The role of radiative physics is then merely to try and restore equilibrium after the chemical reactions have done their work.

Pamela Gray
December 27, 2010 4:01 pm

Interesting paper here on stratospheric temperature change. Three models were run, one with ozone depleting substances, one with greenhouse gases, and one with natural forcings. Natural forcings were quite capable of producing changes in ozone that then produced changes in the stratospheric temperature.
http://www.atmos-chem-phys-discuss.net/10/17341/2010/acpd-10-17341-2010.pdf

Pamela Gray
December 27, 2010 4:12 pm

Here’s another one that uses models and observations to describe the ozone-stratospheric temperature connection.
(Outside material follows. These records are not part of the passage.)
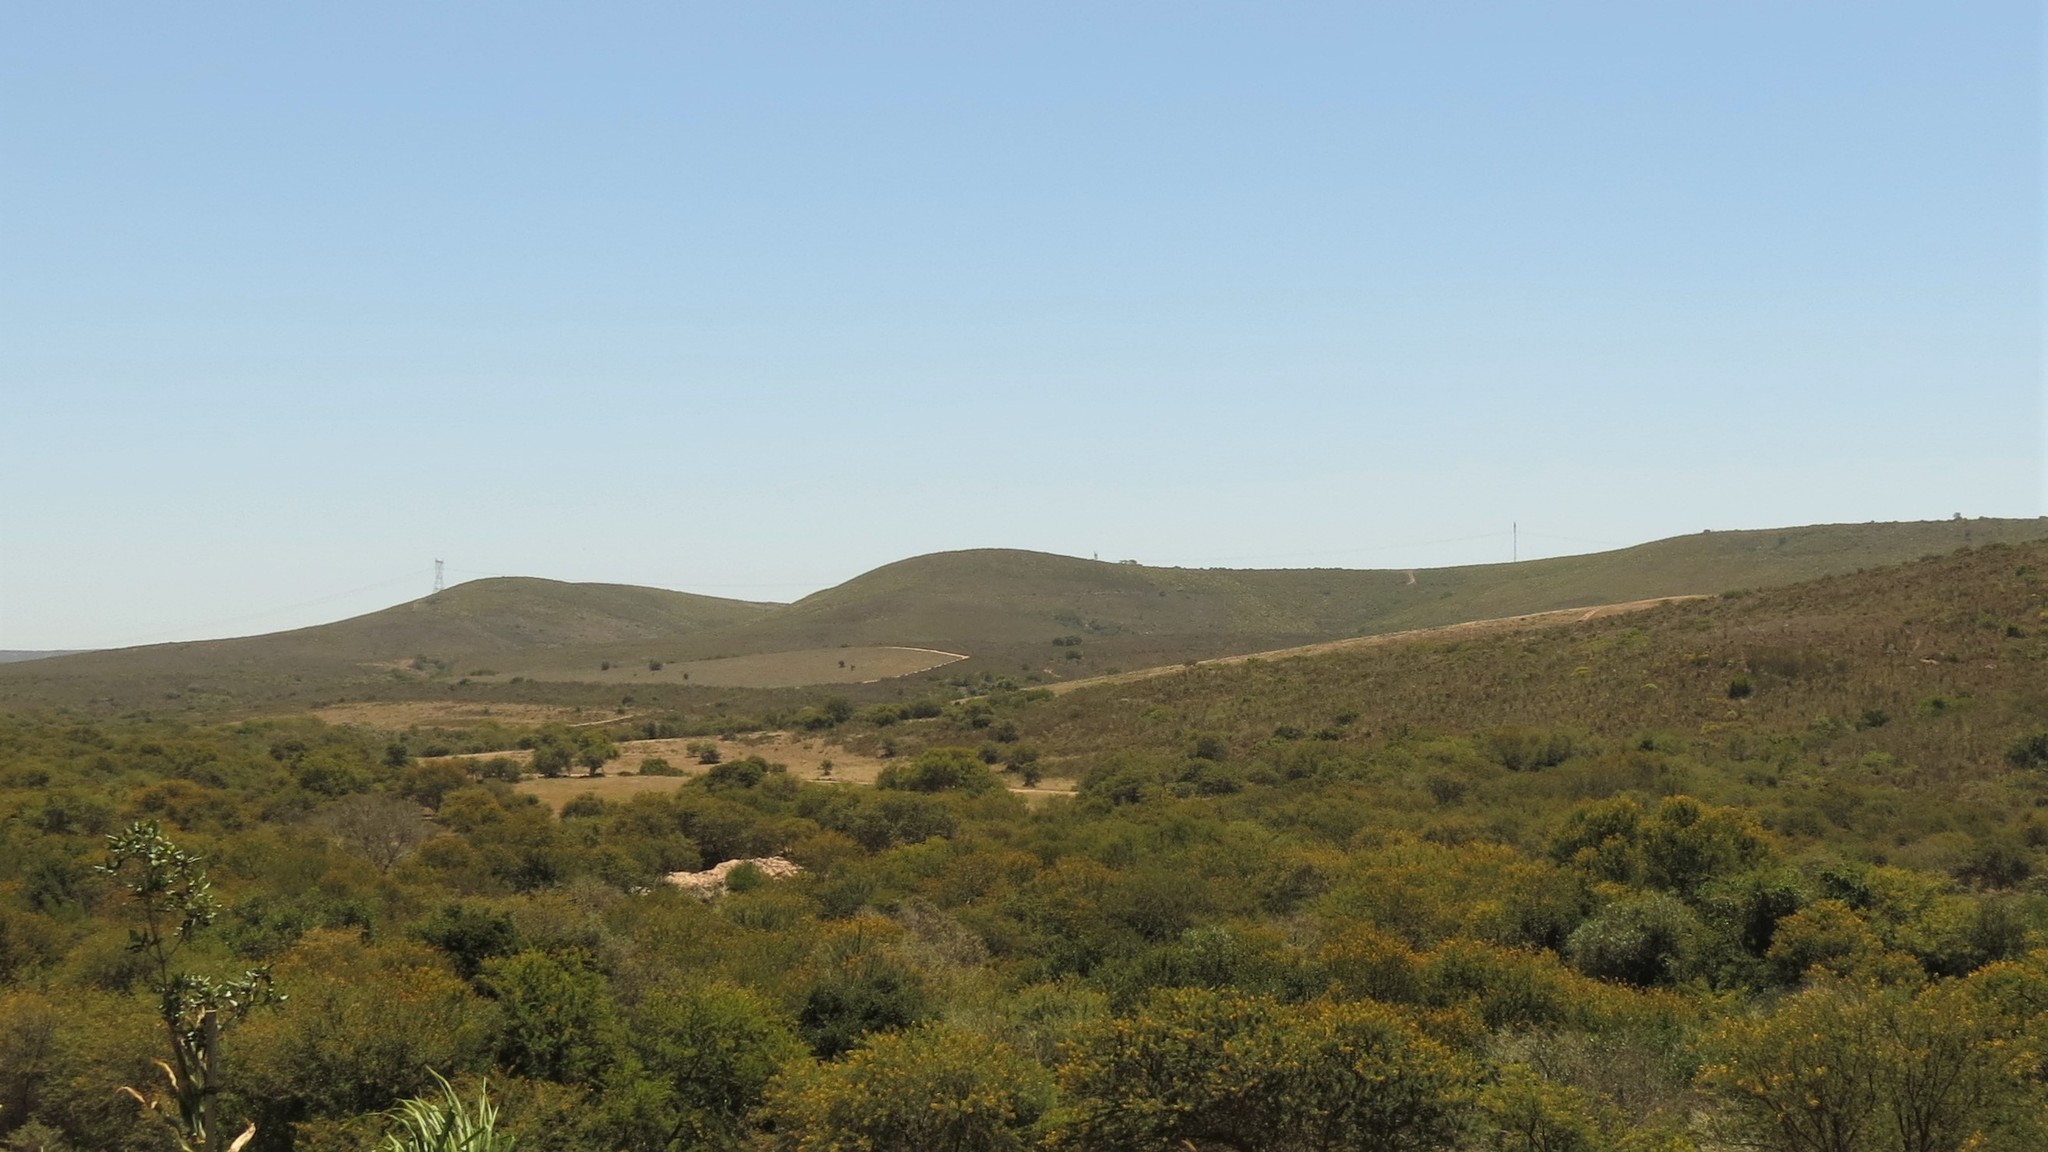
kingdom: Plantae
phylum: Tracheophyta
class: Magnoliopsida
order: Fabales
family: Fabaceae
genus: Vachellia
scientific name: Vachellia karroo
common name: Sweet thorn
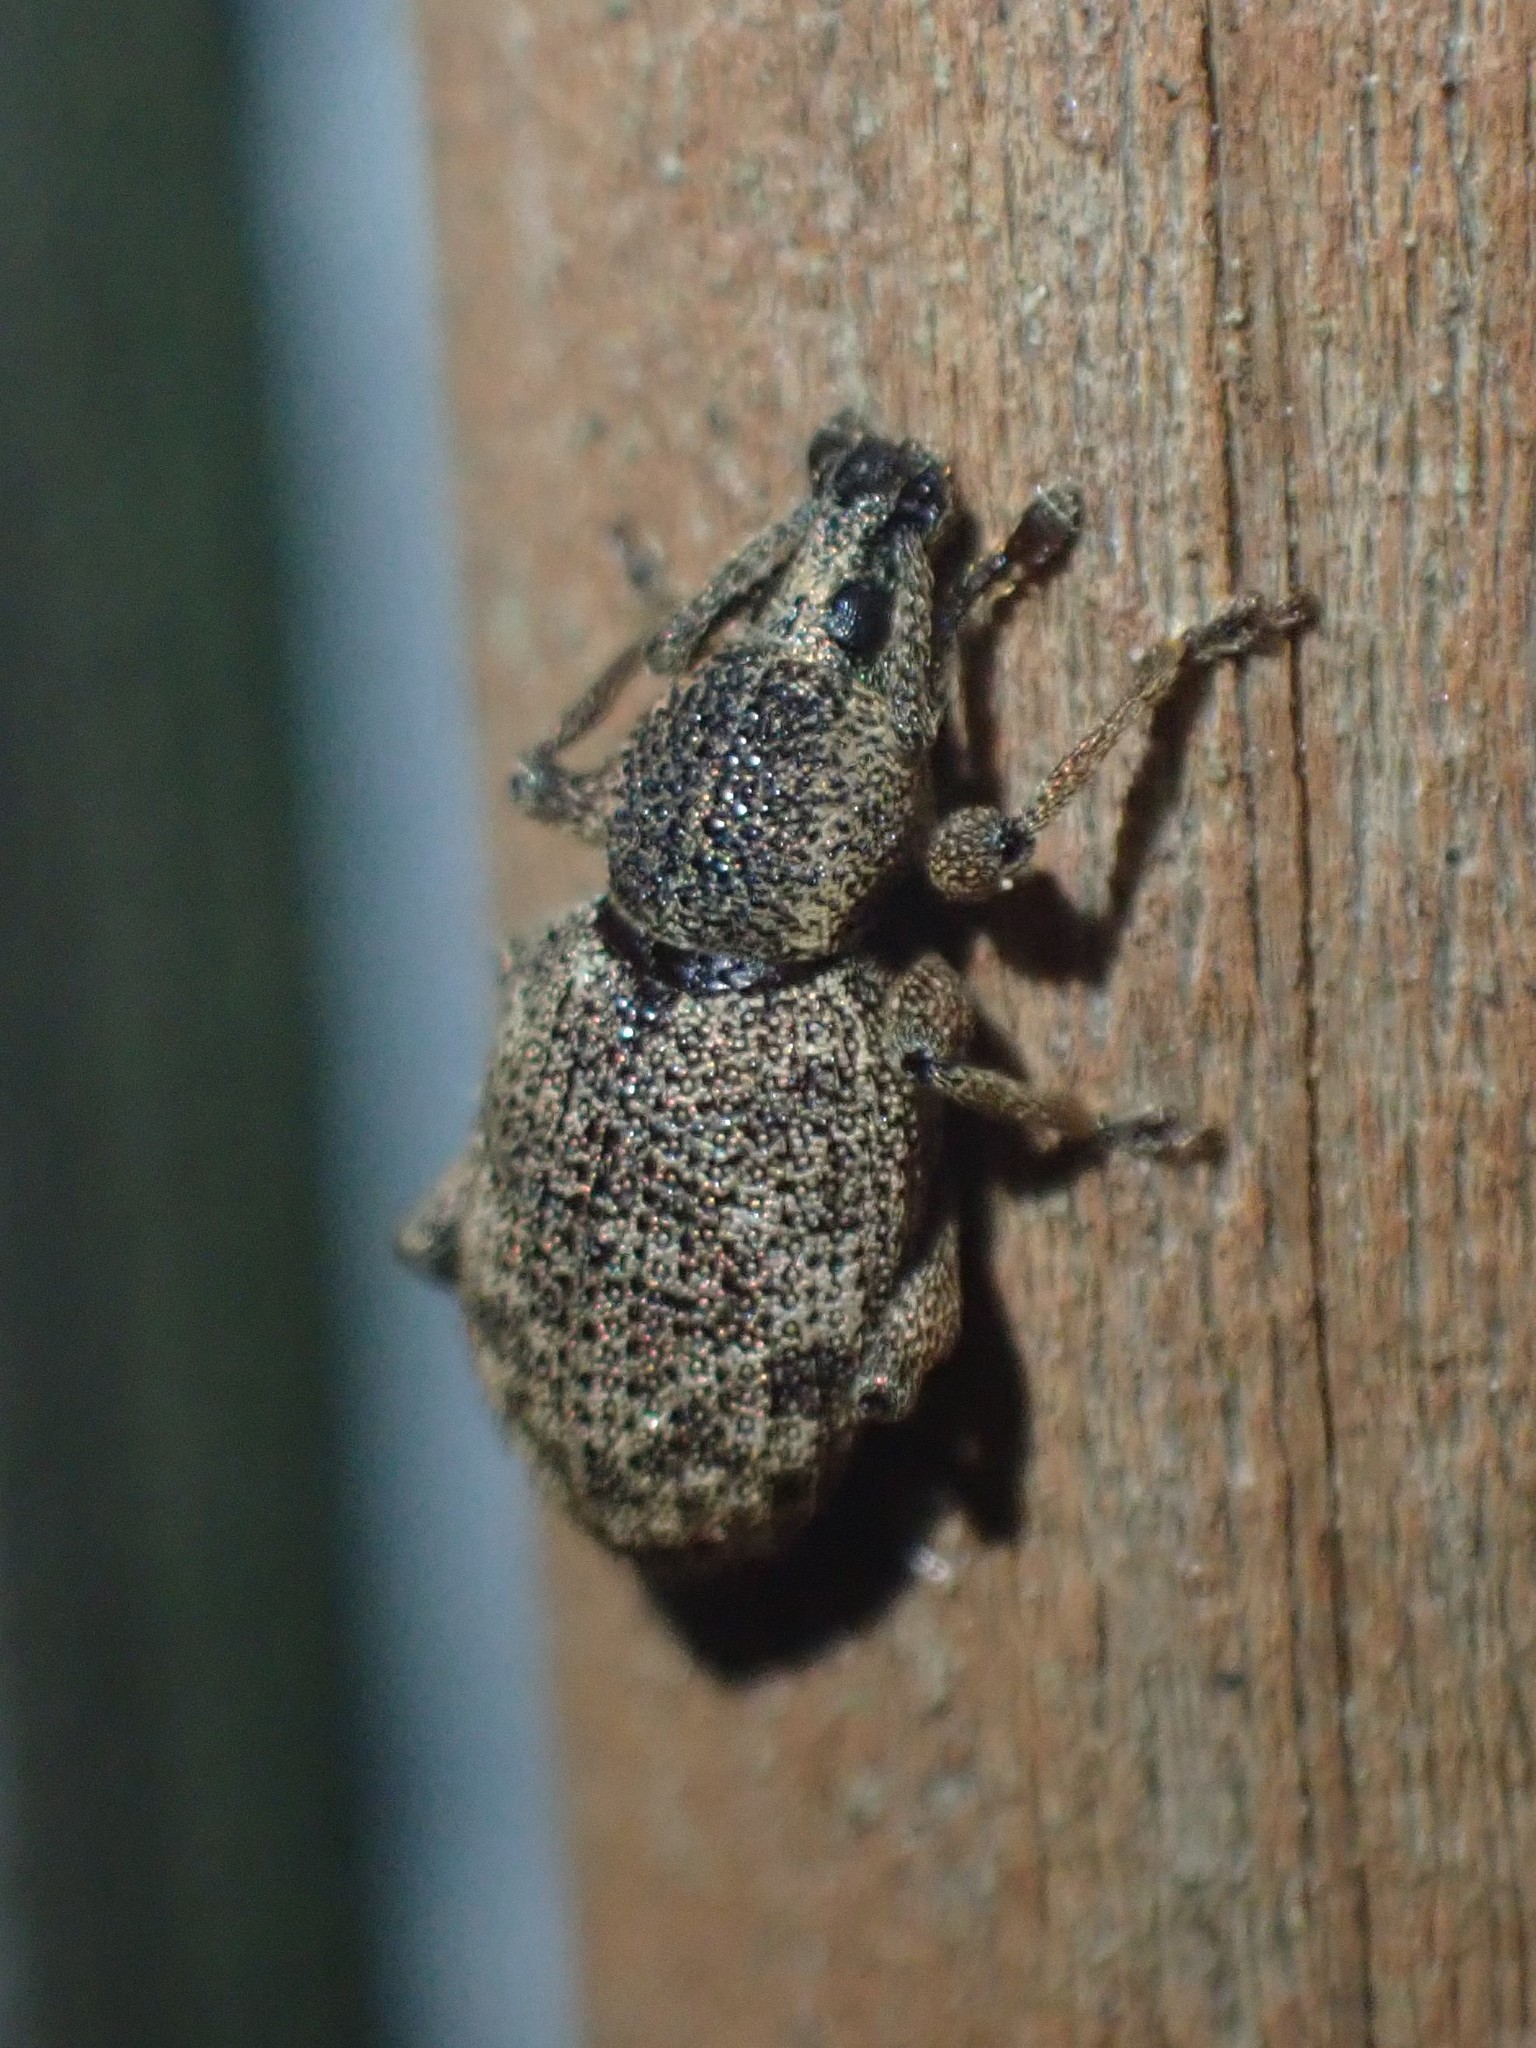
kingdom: Animalia
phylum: Arthropoda
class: Insecta
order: Coleoptera
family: Curculionidae
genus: Otiorhynchus
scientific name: Otiorhynchus singularis
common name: Clay-coloured weevil
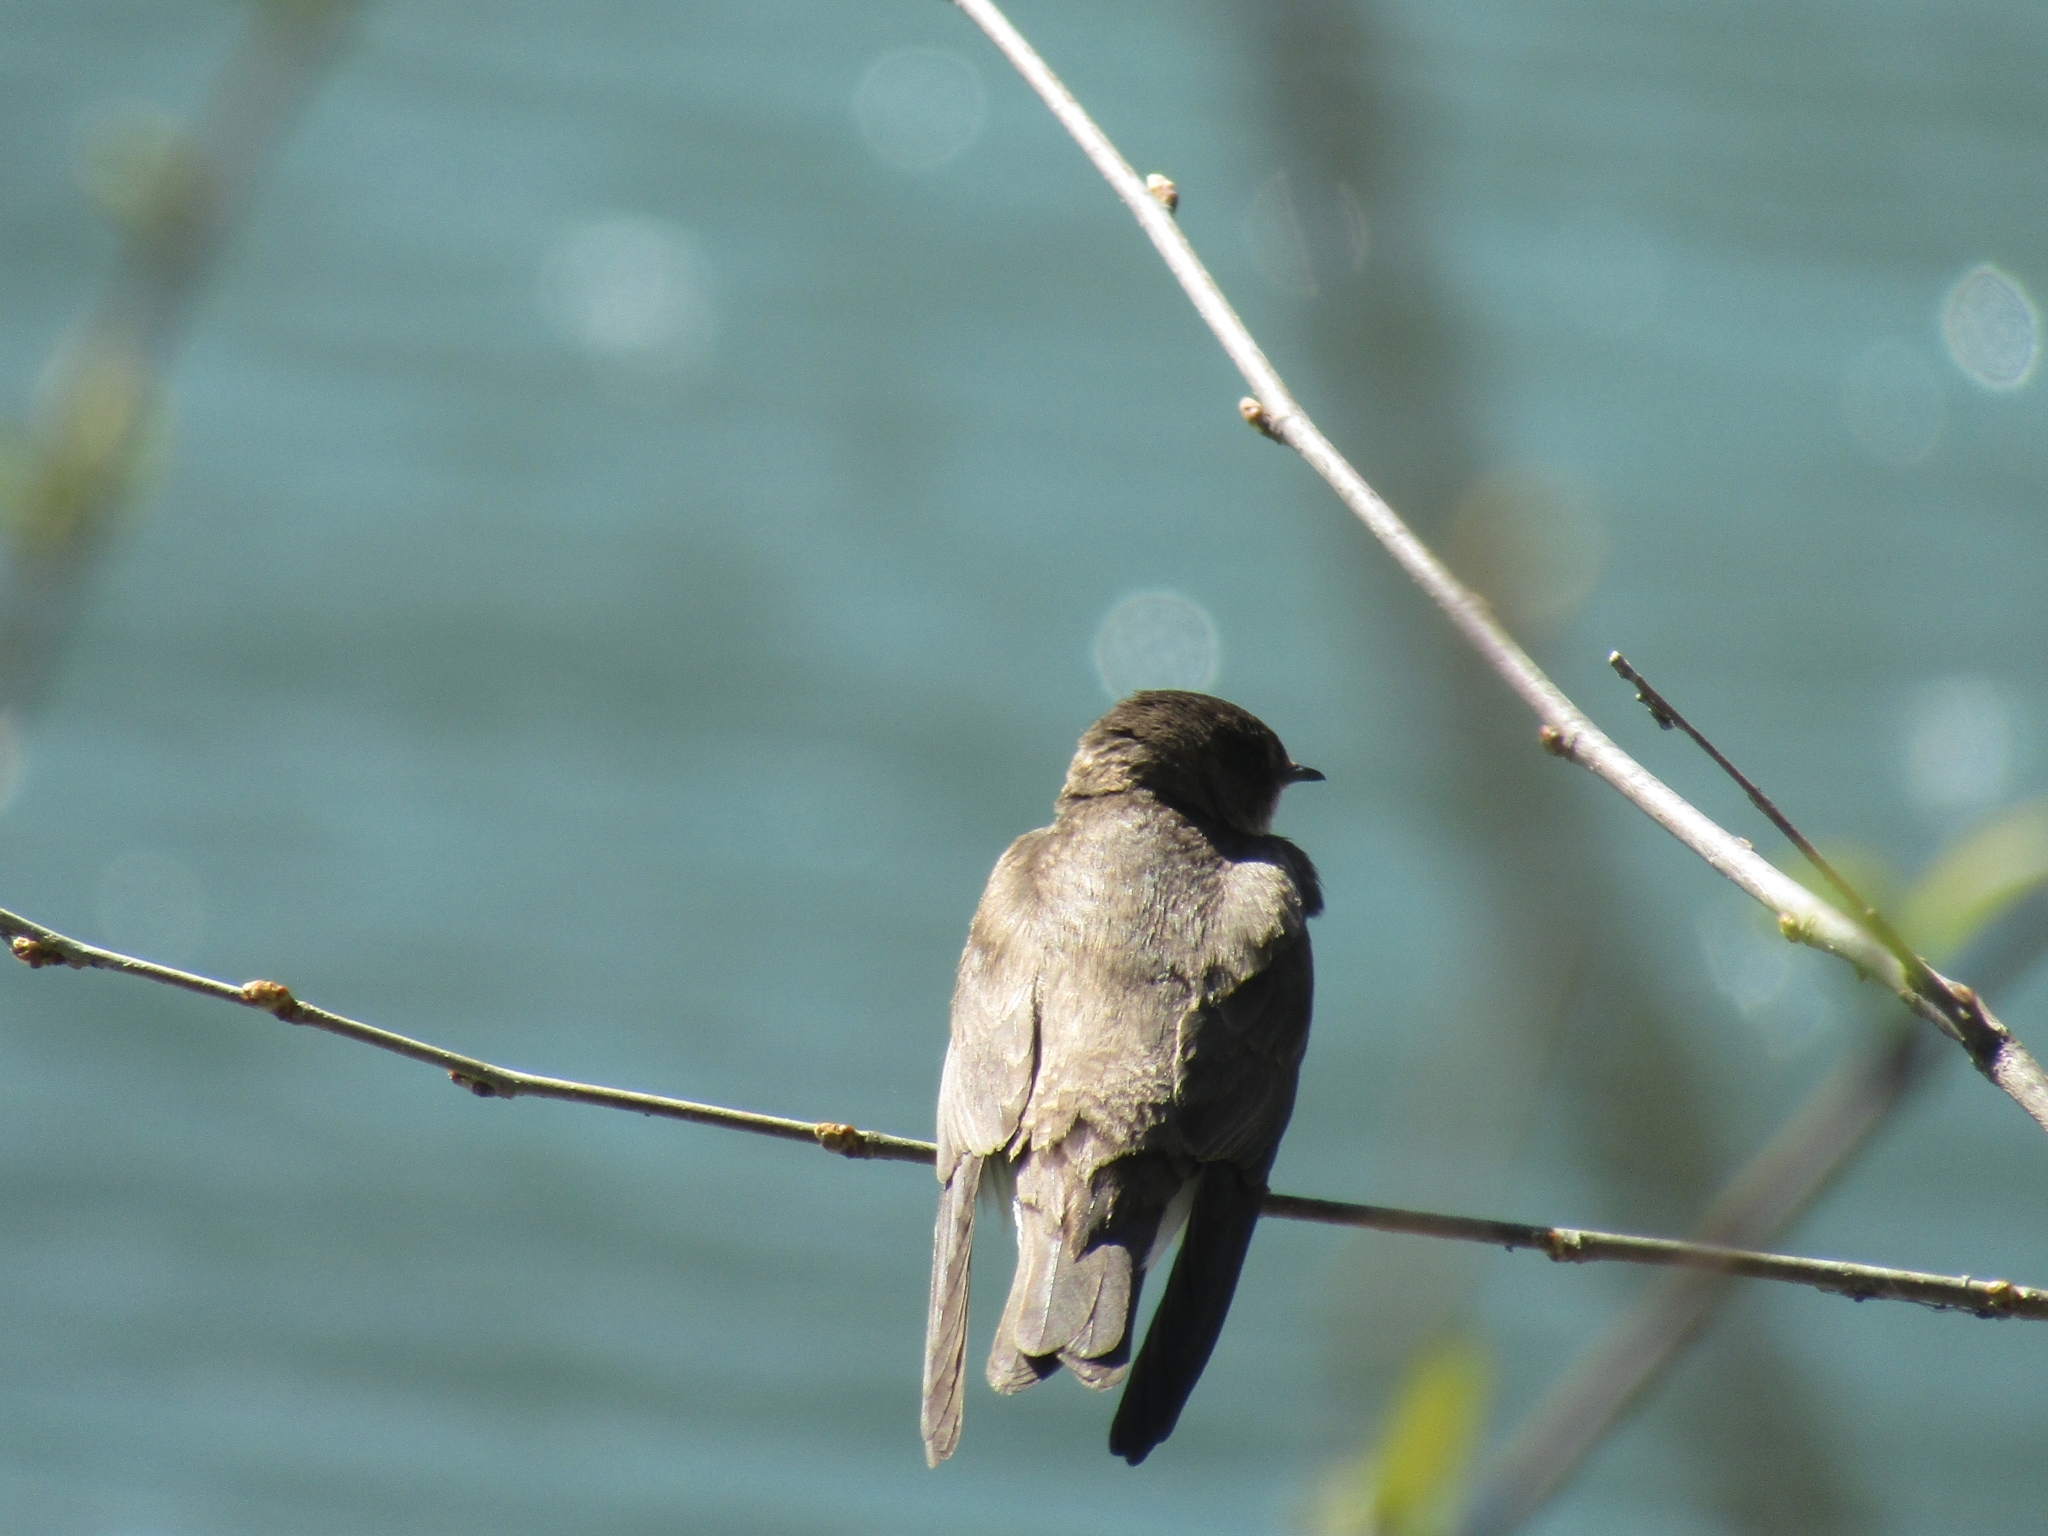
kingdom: Animalia
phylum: Chordata
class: Aves
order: Passeriformes
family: Hirundinidae
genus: Stelgidopteryx
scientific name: Stelgidopteryx serripennis
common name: Northern rough-winged swallow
It seems that several new and improved models are including a natural forcings only version.
hmmmmm.
http://www.springerlink.com/content/n56tw2k9xj546247/

Jim D
December 27, 2010 6:28 pm

I am still waiting for a reply to my previous comment.
http://wattsupwiththat.com/2010/12/23/some-of-the-missing-energy/#comment-559429
Why is Miskolczi ignoring the emitted longwave from the atmosphere when defining his optical depth? This is probably why he didn’t see any sensitivity to CO2 changes, and really explains a lot. To be relevant to climate you have to use the optical depth of the complete IR spectrum, which he didn’t. He just looked where you don’t expect to see a change, and indeed reported no change there. Is this the way to interpret his results?